Tim Burton may now be considered a filmmaking visionary, and one of a fairly small number of directors working inside the Hollywood studio system to still legitimately be called an auteur, but his unique genius wasn’t always embraced and celebrated. When Burton first conceived of the idea for “Frankenweenie,” he envisioned it as a full-length stop motion-animated movie. Owing to budget constraints and a lack of enthusiasm for that form on the part of his employer Disney, however, Burton instead made drawings of how he imagined the characters and directed it as a live-action short in 1984, starring Shelley Duvall and Daniel Stern. The plan was for the film to debut theatrically pegged to a re-release of “Pinocchio,” but Disney fired Burton before the movie was completed — feeling the project was too scary and weird — and for years it was shelved.
Flash forward almost three decades later, and Burton is now set to debut the full realization of one of his first and most personal filmmaking visions — and to do so for Disney. “Frankenweenie,” filmed in stop motion-animated black-and-white, and 3-D, harkens back to the classic horror films of Burton’s youth, in telling the story of a boy who uses his love and knowledge of science to re-animate his recently deceased dog. Victor (voiced by Charlie Tahan) is something of an outcast, but perhaps not the most unusual character in the strange little town of New Holland. When his dog Sparky dies, Victor gets an idea from his teacher, Mr. Rzykruski (voiced by Martin Landau), and channels some of the frequent lightning that strikes down on New Holland. His secret soon gets out, however, and other kids use it to re-animate their own pets — with decidedly less warm and fuzzy results.
“The reason I originally wanted to make ‘Frankenweenie’ was based on growing up and loving horror movies,” says Burton. “But it was also the relationship I had when I was a child with a certain dog that I had. It’s a special relationship that you have in your life, and very emotional. Dogs obviously don’t usually live as long as people, so therefore you experience the end of that relationship. So that, in combination with the Frankenstein story, just seemed to be a very powerful thing to me — and a very personal kind of remembrance.”
For the movie, then, Burton returned to all those original drawings he made in the 1980s, and also came up with others for all of the new characters in the movie — characters frequently modeled on the look and traits of characters from classic horror films of the 1930s, and indeed, named in homage in several instances. Many of the same artists and animators Burton worked with on 2005’s “Corpse Bride” were hired, and producer Allison Abbate came on board as well. “Because it was such a memory piece to begin with, I started thinking of other aspects of my childhood — other kids I remembered from school, and teachers, and even going back to the architecture of Burbank (where I grew up),” says Burton. “It became a weird, fun thing, which I wouldn’t do with any other project — just in terms of thinking about actual (people) and places, and personalizing everything.

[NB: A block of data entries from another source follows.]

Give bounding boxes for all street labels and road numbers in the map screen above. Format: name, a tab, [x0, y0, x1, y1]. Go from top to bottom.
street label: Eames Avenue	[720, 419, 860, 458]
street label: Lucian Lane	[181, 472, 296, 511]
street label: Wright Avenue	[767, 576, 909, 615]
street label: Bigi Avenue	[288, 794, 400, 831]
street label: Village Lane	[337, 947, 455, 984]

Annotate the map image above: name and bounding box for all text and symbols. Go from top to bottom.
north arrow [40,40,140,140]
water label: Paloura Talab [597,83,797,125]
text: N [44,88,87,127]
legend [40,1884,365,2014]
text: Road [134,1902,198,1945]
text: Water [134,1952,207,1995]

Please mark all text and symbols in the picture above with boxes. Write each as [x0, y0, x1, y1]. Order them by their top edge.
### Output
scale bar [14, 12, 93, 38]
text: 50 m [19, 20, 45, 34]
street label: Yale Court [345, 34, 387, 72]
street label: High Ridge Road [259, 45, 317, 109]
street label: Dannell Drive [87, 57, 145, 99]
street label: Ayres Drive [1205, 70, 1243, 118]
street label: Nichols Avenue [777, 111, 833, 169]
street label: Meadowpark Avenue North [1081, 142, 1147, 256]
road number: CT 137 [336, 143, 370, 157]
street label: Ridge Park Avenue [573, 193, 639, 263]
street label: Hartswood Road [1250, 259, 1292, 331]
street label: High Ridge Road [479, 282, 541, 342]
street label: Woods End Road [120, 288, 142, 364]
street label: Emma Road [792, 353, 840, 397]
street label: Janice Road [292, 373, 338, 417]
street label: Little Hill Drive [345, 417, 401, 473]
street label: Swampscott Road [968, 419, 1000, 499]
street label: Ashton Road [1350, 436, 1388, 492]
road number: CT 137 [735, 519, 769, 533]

All those elements made it feel like a whole different thing than when I started.”
The end result also feels personalized in another way, bringing together a quartet of actors who’ve worked with Burton in the past, though not for many years — Winona Ryder, Catherine O’Hara, the aforementioned Landau and Martin Short. “I love all those people, and haven’t worked with them in a while,” admits Burton. “You always pick people that are right for something, but it was great (to have each of them back) because I felt like for me, since I was trying to make emotional connections to the material, they each had that (already, knowing me some). And Catherine and Martin are so great — they each do three characters. That’s something I’d missed — their sense of improvisation, and ability to go from one character to another.”
Still, even though the story itself was rooted in childhood memories and loves refracted through early professional experiences, Burton also had strong feelings about how he would — and wouldn’t — want to re-visit the story. For him, the unique combination of black-and-white cinematography, stop motion animation and 3-D post-conversion were all crucial to the tale he wished to tell. “There was (initially) this ‘Celebrity Death Match’ scenario of 3-D versus 2-D — they tried to turn it into all or nothing,” says Burton of press reaction surrounding the release of his “Alice in Wonderland,” the first big 3-D studio film to follow in the wake of “Avatar”‘s huge success with the 3-D format. “And I still feel like it’s valid in some films, but not every one. The more choice the better — that’s how I feel about all of that,” he says. “But I was always very excited about using them (all on ‘Frankenweenie’) because for me black-and-white and 3-D, because of the depth you can get and the clarity of the shadows, is amazing. I thought the 3-D element would be really fun to see, but also added to the stop motion process — when you have puppets and real sets and you see the texture that the artists have put into the models. With the 3-D and black-and-white, I felt like you would be able to really see (and appreciate) the artists’ work and be in that kind of space. If the studio had said that it had to be in color I wouldn’t have done it. But they were fine, they were cool about it. I was surprised but grateful, because for me, making it in black-and-white helps give the movie an extra and slightly weird emotional depth that would have been different in color.”